> [Your instructions]: Filter task. Return each line of the material that holds the string "Review".

> [Dataset extract]:
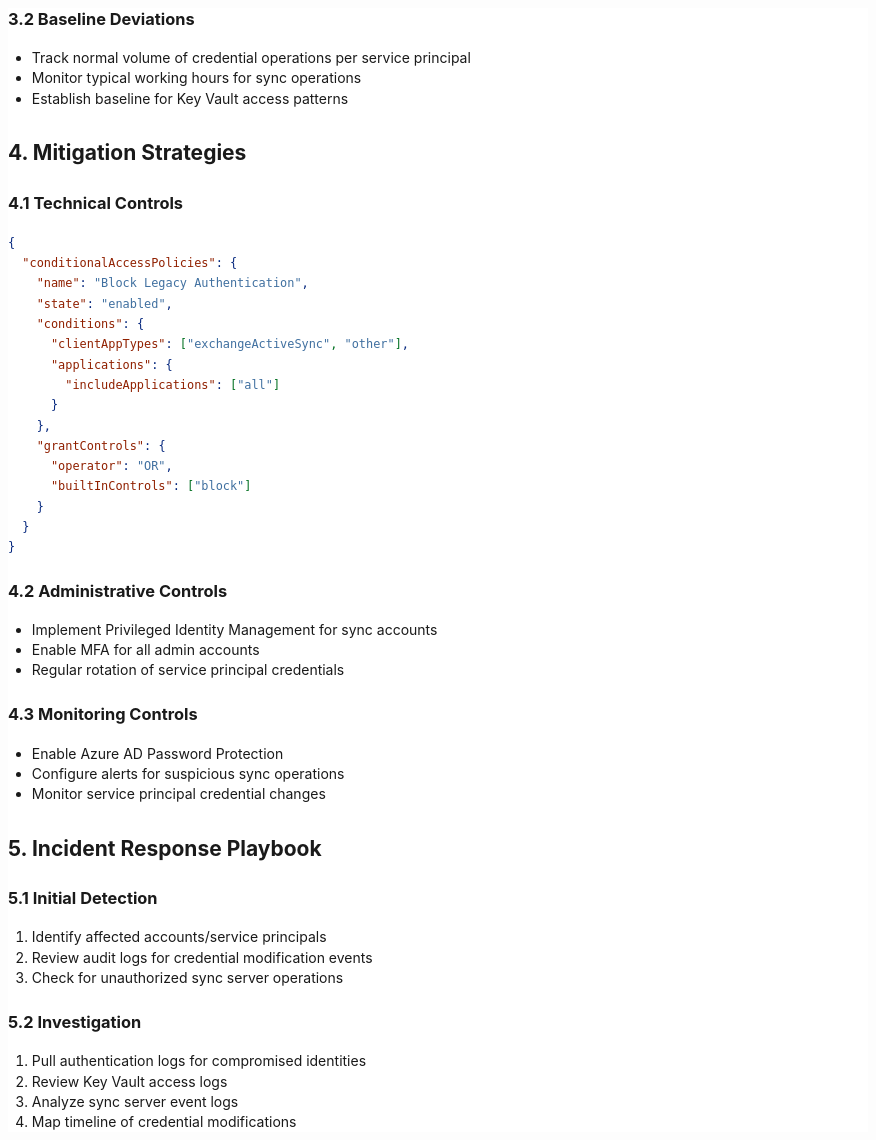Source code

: ### 3.2 Baseline Deviations
- Track normal volume of credential operations per service principal
- Monitor typical working hours for sync operations
- Establish baseline for Key Vault access patterns

## 4. Mitigation Strategies

### 4.1 Technical Controls
```json
{
  "conditionalAccessPolicies": {
    "name": "Block Legacy Authentication",
    "state": "enabled",
    "conditions": {
      "clientAppTypes": ["exchangeActiveSync", "other"],
      "applications": {
        "includeApplications": ["all"]
      }
    },
    "grantControls": {
      "operator": "OR",
      "builtInControls": ["block"]
    }
  }
}
```

### 4.2 Administrative Controls
- Implement Privileged Identity Management for sync accounts
- Enable MFA for all admin accounts
- Regular rotation of service principal credentials

### 4.3 Monitoring Controls
- Enable Azure AD Password Protection
- Configure alerts for suspicious sync operations
- Monitor service principal credential changes

## 5. Incident Response Playbook

### 5.1 Initial Detection
1. Identify affected accounts/service principals
2. Review audit logs for credential modification events
3. Check for unauthorized sync server operations

### 5.2 Investigation
1. Pull authentication logs for compromised identities
2. Review Key Vault access logs
3. Analyze sync server event logs
4. Map timeline of credential modifications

> [Task response]:
2. Review audit logs for credential modification events
2. Review Key Vault access logs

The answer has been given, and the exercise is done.